A little background on IPv6, it has been in development for over 20 years. It was released and approved in 1996, but initial work began in 1992. Its release was a reaction to the dwindling IPv4 addresses. Say what, dwindling IPv4 addresses in 1992?! Yes, that is correct and there has been IPv4 features to help address the IPv4 exhaustion issue such as NAT. Just after 10 years since IPv6 development began, there was only 1/3 of the remaining IPv4 addresses left, which leads us to today.
The Game of Chicken Begins!
American Registry of Internet Numbers (ARIN) announced on 9/24/2015 that they had officially depleted their IPv4 address pools. Reseaux IP Europeans Network Coordination Centre (RIPE NCC) announced their depletion of IPv4 address polls back on 9/14/2012.
With the last few IPv4 addresses being allocated, there are a number of ways to still obtain IPv4 addresses like utilizing IPv4 brokers, leveraging ISP addresses and striking deals with organizations that hold IPv4 addresses, but this will ultimately get pricey and does not provide for a feasible long term strategy.
While IPv6 does have its learning curves, organizations will need to support a dual stack environment (IPv4 and IPv6) for several years until the IPv4 to IPv6 migration has completed. With Internet presence being critical for organizations, those that are waiting for larger adoption of IPv6 or completely ignoring it, are playing a dangerous game of chicken.
IPv6 Features
- Native Security – Built with security in mind and made IPSec mandatory which provides encryption between end points. IPv4 adapted IPSec as an optional solution as the need for security in the IPv4 internet was required.
- Efficient Routing – Allows ISPs to aggregate the prefixes of customers into a single prefix that can be announced on the IPv6 Internet.
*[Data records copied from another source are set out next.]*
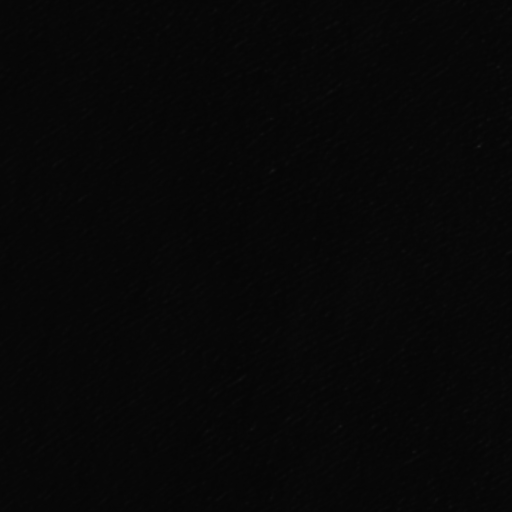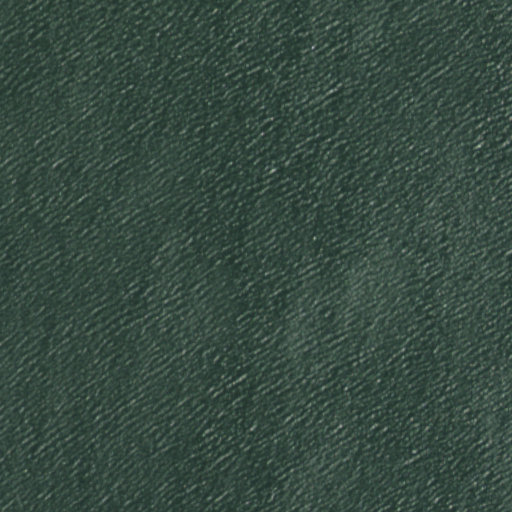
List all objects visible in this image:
park: (256, 255)
river: (215, 314)
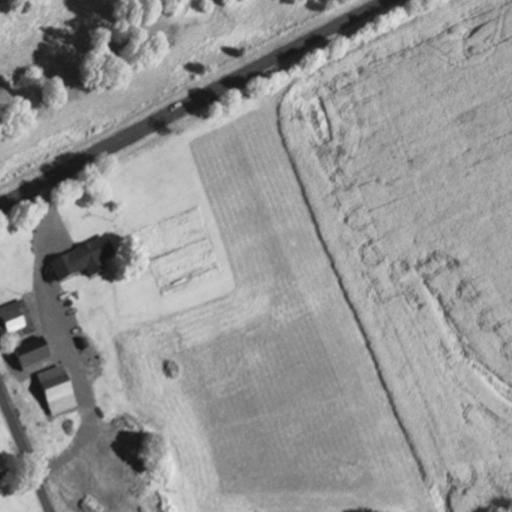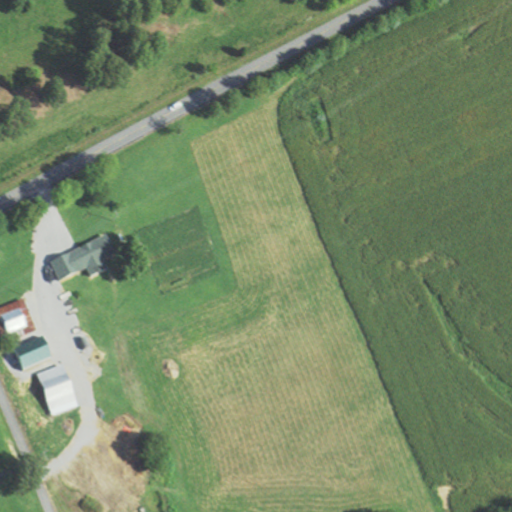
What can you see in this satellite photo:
road: (191, 100)
building: (87, 257)
building: (13, 323)
building: (54, 396)
road: (25, 451)
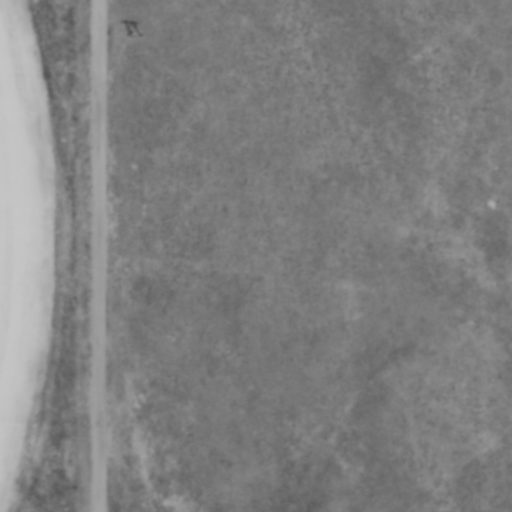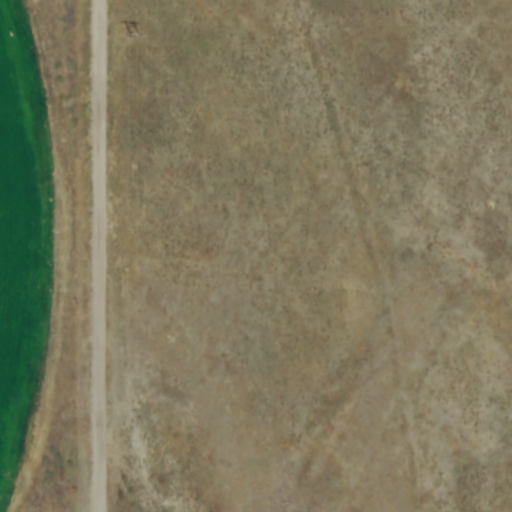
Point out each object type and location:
power tower: (132, 37)
crop: (20, 224)
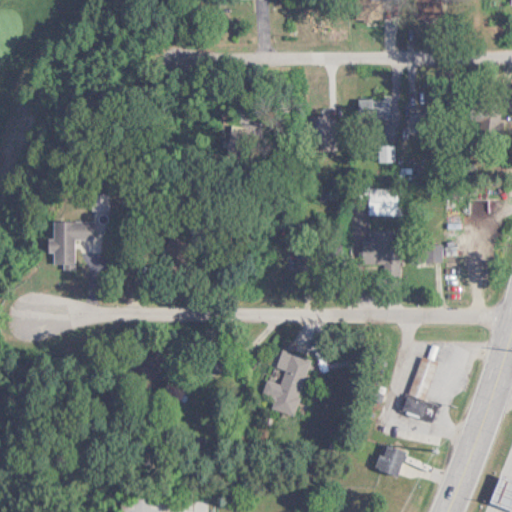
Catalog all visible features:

This leads to a drastically reduced internet routing table. Source devices handle fragmentation and thus are responsible to discover and fix the MTU size for the network path. Also, IPv4 performs a checksum at each hop, but with IPv6 this checksum is removed and allows for faster packet processing and ultimately increased performance.
- Data Directed Flows – There are no more broadcast transmissions, as it relies completely on multicast to send packet flows to multiple destinations. IPv6 anycast allows for IP flows to be sent out to the nearest anycast address which directs the connection to the closest resource, provides a high level of availability and reduces configuration overhead for geographical dependent services such as DNS or Content Delivery Networks (CDNs).
Why Migrate to IPv6?
IPv6 migrations won’t happen overnight and require a lot of planning and design to implement an effective dual stack solution to accommodate the transition phase of IPv6. Gartner predicts by 2020 there will be 20.8 Billion new devices brought online, due to a recent tread in Internet of Things (IoT) [1]. This massive influx of these everyday devices communicating over the internet cannot be supported by IPv4 and will drive the requirement for organizations to migrate fully to IPv6. There will be some legacy access to IPv4, but over the years this will decline and become very costly to maintain. As the transition to IPv6 occurs, organizations that are ignoring this move will begin to risk business growth due to a lack of Internet presence.